Cela est aussi un avantage pour les consommateurs des pays d’origine, qui vont bénéficier d’une hausse de pouvoir d’achat qui implique une hausse du profit des entreprises du pays d’origine. Ils pourront utiliser ce profit pour faire de la recherche et développement, et innover.

Cela permet aussi de développer des activités à plus forte valeur ajoutée, puisqu’on délocalise en général les activités à faible valeur ajoutée. Le développement de ces activités à forte valeur ajoutée crée des emplois très qualifiés dans les pays d’origine.

 

B. Effets négatifs

Là encore, ces avantages ont un revers. Les délocalisations spécialisent les pays d’origine dans des emplois plus qualifiés et donc un certain nombre de travailleurs non qualifiés se retrouvent au chômage. Effectivement, une bonne partie des chômeurs sont des travailleurs peu qualifiés, bien que le chômage ne se résume pas à cela.

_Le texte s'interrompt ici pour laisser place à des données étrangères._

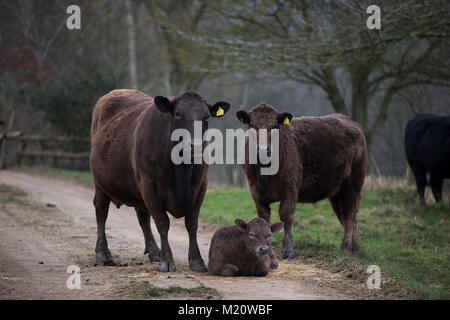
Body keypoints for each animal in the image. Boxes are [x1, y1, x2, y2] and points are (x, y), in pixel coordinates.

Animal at [89, 89, 230, 272]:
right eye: (178, 114)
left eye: (206, 117)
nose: (196, 145)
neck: (182, 170)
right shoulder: (149, 185)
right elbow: (162, 222)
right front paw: (167, 260)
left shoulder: (200, 186)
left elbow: (192, 223)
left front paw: (197, 261)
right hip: (100, 183)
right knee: (101, 212)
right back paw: (103, 254)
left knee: (142, 216)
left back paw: (154, 251)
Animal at [236, 102, 366, 258]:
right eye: (252, 126)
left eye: (274, 126)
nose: (262, 149)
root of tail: (352, 123)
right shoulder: (255, 191)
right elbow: (263, 218)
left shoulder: (290, 188)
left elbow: (286, 216)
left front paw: (288, 250)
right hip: (336, 192)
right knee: (347, 215)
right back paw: (356, 248)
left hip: (353, 183)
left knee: (349, 214)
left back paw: (346, 247)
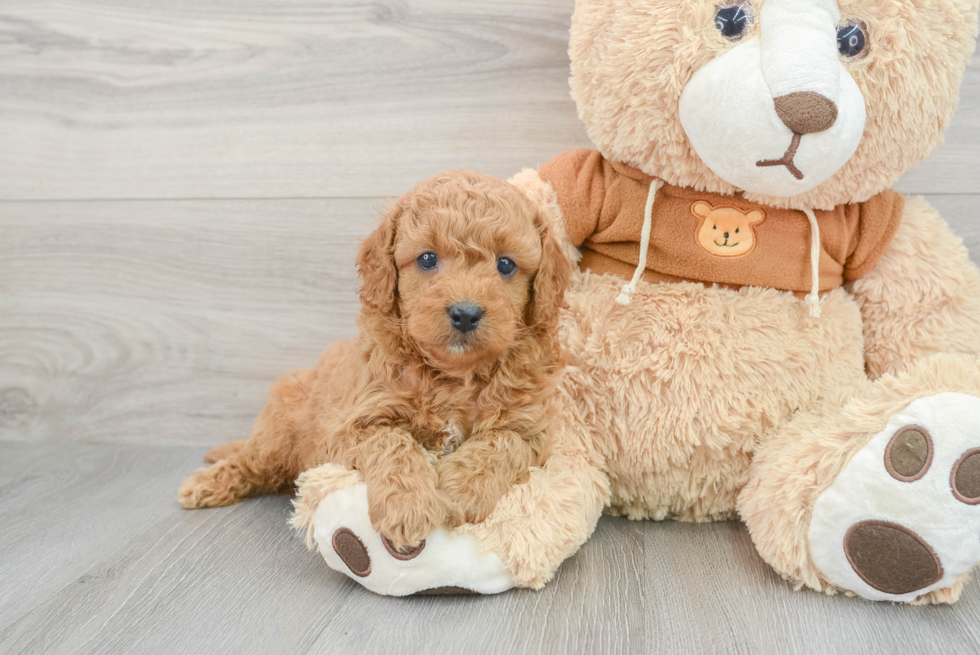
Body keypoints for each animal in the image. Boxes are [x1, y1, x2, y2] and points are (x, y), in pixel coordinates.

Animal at [180, 169, 572, 548]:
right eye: (427, 258)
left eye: (505, 264)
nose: (465, 313)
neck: (454, 375)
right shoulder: (348, 427)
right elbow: (392, 441)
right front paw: (409, 506)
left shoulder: (531, 430)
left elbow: (501, 443)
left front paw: (457, 490)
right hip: (278, 435)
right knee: (250, 461)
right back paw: (205, 484)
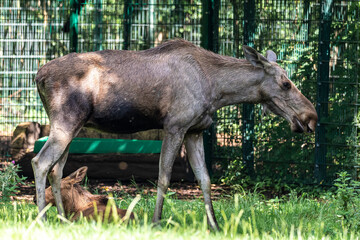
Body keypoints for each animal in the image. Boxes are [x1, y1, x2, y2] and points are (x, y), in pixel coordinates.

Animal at [32, 39, 316, 231]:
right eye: (286, 84)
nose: (310, 117)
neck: (218, 90)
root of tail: (38, 76)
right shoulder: (175, 126)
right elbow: (164, 177)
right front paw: (156, 221)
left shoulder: (195, 131)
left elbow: (205, 179)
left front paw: (214, 225)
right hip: (66, 121)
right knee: (40, 162)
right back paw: (42, 219)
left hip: (73, 126)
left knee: (57, 170)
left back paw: (62, 219)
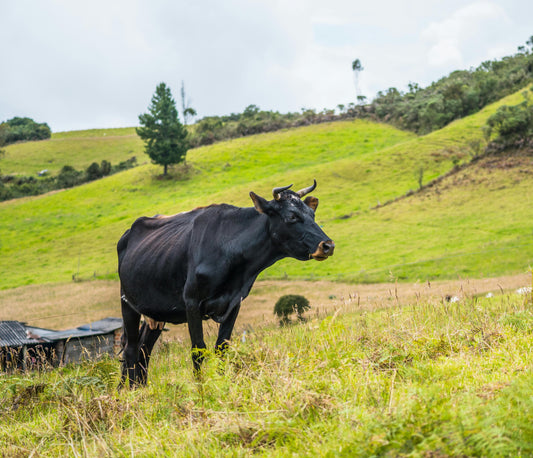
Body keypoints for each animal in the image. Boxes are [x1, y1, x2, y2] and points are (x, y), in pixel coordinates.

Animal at [117, 180, 332, 386]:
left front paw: (222, 383)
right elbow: (198, 349)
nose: (328, 245)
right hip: (127, 302)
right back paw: (129, 391)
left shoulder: (234, 302)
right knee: (131, 349)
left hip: (155, 313)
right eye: (292, 217)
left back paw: (140, 388)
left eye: (312, 214)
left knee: (144, 349)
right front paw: (201, 388)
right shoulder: (192, 301)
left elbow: (222, 346)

Cela entraîne des coûts sociaux élevés, car il faut prendre en charge ce chômage. A terme, cela risque de menacer la protection sociale. D’une part, parce que plus il y a de chômage, plus la protection sociale coûte chère et moins elle bénéficie de recettes.

Par ailleurs, il y a un risque de dumping social ou fiscal c’est-à-dire une mise en concurrence des pays d’origine en termes de droits du travail ou de protection sociale avec les pays d’accueil, par un jeu de chantage avec cette protection sociale. Si la fiscalité ou le droit du travail sont trop contraignants, les entreprises peuvent menacer de délocaliser dans des pays plus favorables. Ce dumping existe déjà et a des conséquences très lourdes aujourd’hui.

Enfin, on note le risque de désindustrialisation. Or, un pays doit garder une activité industrielle car cela crée des emplois et assure une certaine indépendance.